Le Brésil

Sans prévision de reprise, Fake News CPMI peut être fermé sans obtenir de résultat

São Paulo – Suspendue depuis mars de l’année dernière en raison de la pandémie de covid-19, la Commission d’enquête parlementaire mixte sur les fausses nouvelles (CPMI) continue d’arrêter ses travaux. Créée en 2019 pour investir la diffusion de fausses nouvelles sur les réseaux sociaux lors des élections de 2018, le CPMI n’a toujours pas de date de retour au travail.

Le 10 février, le président nouvellement élu du Sénat, Rodrigo Pacheco (DEM-MG), a annoncé que les commissions permanentes de la Chambre commenceraient à être installées à partir de ce mardi (23), avec des réunions semi-présentielles. Au total, selon Agence du Sénat, il y a 13 commissions techniques. Mais la liste de CV n’inclut pas le CPMI Fake News, qui est une commission temporaire.

La préoccupation des parlementaires de l’opposition et des experts en communication est que l’alliance entre le gouvernement de Jair Bolsonaro et le soi-disant «centão» bloquera le pouvoir d’enquête de la commission, voire y mettra fin. Selon le journaliste Laurindo Leal, directeur de l’Association brésilienne de la presse (ABI), le CPMI a été créé avec un fort soutien de parlementaires liés aux partis du centre, dont beaucoup étaient la cible de fausses nouvelles. Mais, avec la nouvelle formation des tables des directeurs de la Chambre et du Sénat, le point de vue de ces parlementaires a peut-être changé parce qu’ils sont alignés sur le gouvernement.

Le risque de répéter 2018

«Avec la cooptation d’une grande partie de ces députés, la tendance est qu’ils se retirent. Maintenant, ils ne veulent plus s’opposer, comme ils le faisaient à l’époque, à ce gouvernement. De toute évidence, le support a été acheté. Et les enquêtes qui devraient se poursuivre sur les fake news, qui ont été presque décisives lors des élections présidentielles de 2018 », prévient-il.
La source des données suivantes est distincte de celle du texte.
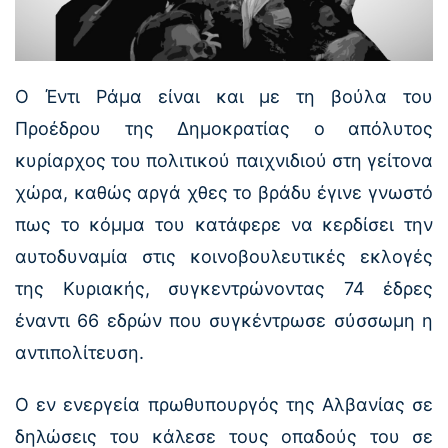
Ο Έντι Ράμα είναι και με τη βούλα του
Προέδρου της Δημοκρατίας ο απόλυτος
κυρίαρχος του πολιτικού παιχνιδιού στη γείτονα
χώρα, καθώς αργά χθες το βράδυ έγινε γνωστό
πως το κόμμα του κατάφερε να κερδίσει την
αυτοδυναμία στις κοινοβουλευτικές εκλογές
της Κυριακής, συγκεντρώνοντας 74 έδρες
έναντι 66 εδρών που συγκέντρωσε σύσσωμη η
αντιπολίτευση.
Ο εν ενεργεία πρωθυπουργός της Αλβανίας σε
δηλώσεις του κάλεσε τους οπαδούς του σε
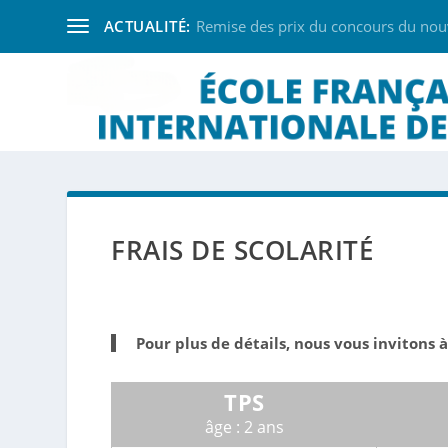
ACTUALITÉ:
Remise des prix du concours du nouve
FRAIS DE SCOLARITÉ
Pour plus de détails, nous vous invitons à
TPS
âge : 2 ans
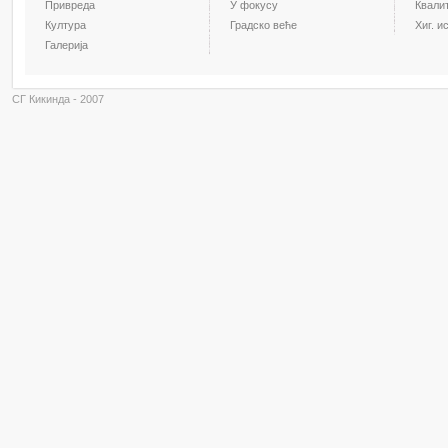
Привреда
У фокусу
Квали
Култура
Градско веће
Хиг. и
Галерија
СГ Кикинда - 2007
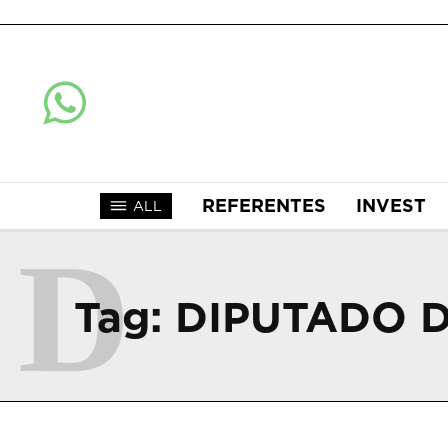
REFERENTES
INVEST
ALL
D
Tag:
DIPUTADO D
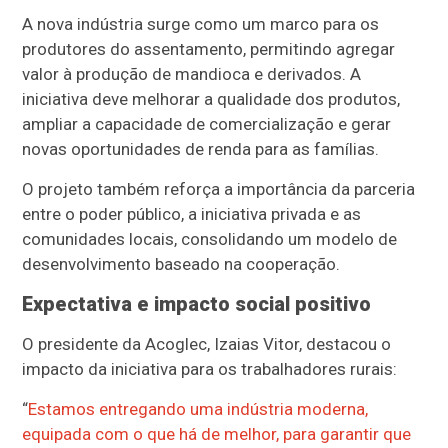
A nova indústria surge como um marco para os
produtores do assentamento, permitindo agregar
valor à produção de mandioca e derivados. A
iniciativa deve melhorar a qualidade dos produtos,
ampliar a capacidade de comercialização e gerar
novas oportunidades de renda para as famílias.
O projeto também reforça a importância da parceria
entre o poder público, a iniciativa privada e as
comunidades locais, consolidando um modelo de
desenvolvimento baseado na cooperação.
Expectativa e impacto social positivo
O presidente da Acoglec, Izaias Vitor, destacou o
impacto da iniciativa para os trabalhadores rurais:
“
Estamos entregando uma indústria moderna,
equipada com o que há de melhor, para garantir que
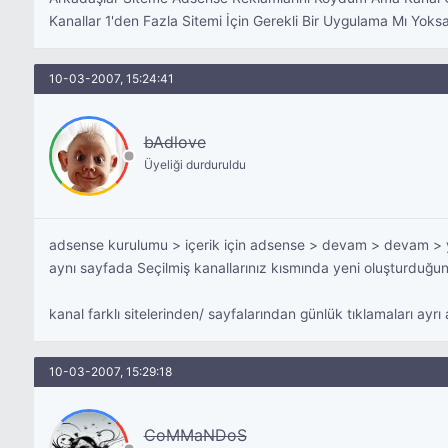
Kanallar 1'den Fazla Sitemi İçin Gerekli Bir Uygulama Mı Yoks
10-03-2007, 15:24:41
bAdlove
Üyeliği durduruldu
adsense kurulumu > içerik için adsense > devam > devam > ye
aynı sayfada Seçilmiş kanallarınız kısmında yeni oluşturduğu
kanal farklı sitelerinden/ sayfalarından günlük tıklamaları ayrı 
10-03-2007, 15:29:18
CoMMaNDoS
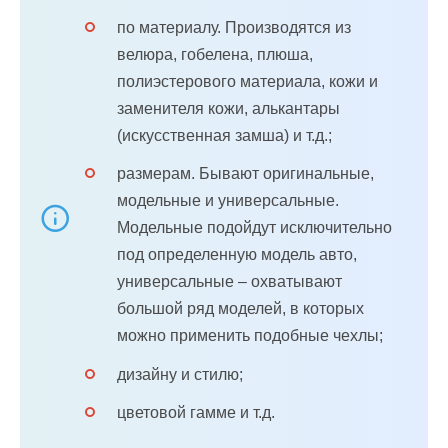
по материалу. Производятся из
велюра, гобелена, плюша,
полиэстерового материала, кожи и
заменителя кожи, алькантары
(искусственная замша) и т.д.;
размерам. Бывают оригинальные,
модельные и универсальные.
Модельные подойдут исключительно
под определенную модель авто,
универсальные – охватывают
большой ряд моделей, в которых
можно применить подобные чехлы;
дизайну и стилю;
цветовой гамме и т.д.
Le travail du CPMI, selon Laurindo, est important pour la création de mécanismes qui aident à arrêter la désinformation et les actions anti-démocratiques lors des élections de l’année prochaine. Sinon, dit-il, le pays risque de répéter la vague de fausses nouvelles qui a érodé l’élection de 2018. «Il est nécessaire d’avoir une sorte de régulation et de contrôle. Cela ne conduit pas à la censure, mais cela ne permet pas non plus à quoi que ce soit de circuler sur les réseaux sociaux sans aucun support de réalité. Les réseaux sociaux ne peuvent pas être utilisés pour mentir. Il doit y avoir une limite à l’utilisation de ces réseaux », observe le directeur de l’ABI.

La secrétaire générale du Centre d’études sur les médias alternatifs Barão de Itararé, Renata Mielli, souligne que les impacts des fausses nouvelles «sont graves et interfèrent dans le processus démocratique». Selon l’expert, d’autres initiatives parlementaires visant à réglementer la question sont également importantes. Principalement parce que le problème de la désinformation est un «phénomène social, culturel et complexe» qui nécessite plus qu’une loi pour être affronté.

Le CPMI Fake News se terminerait le 13 avril. Cependant, il a été prolongé de 180 jours supplémentaires, à compter du retour des réunions, qui jusqu’à présent reste incertain.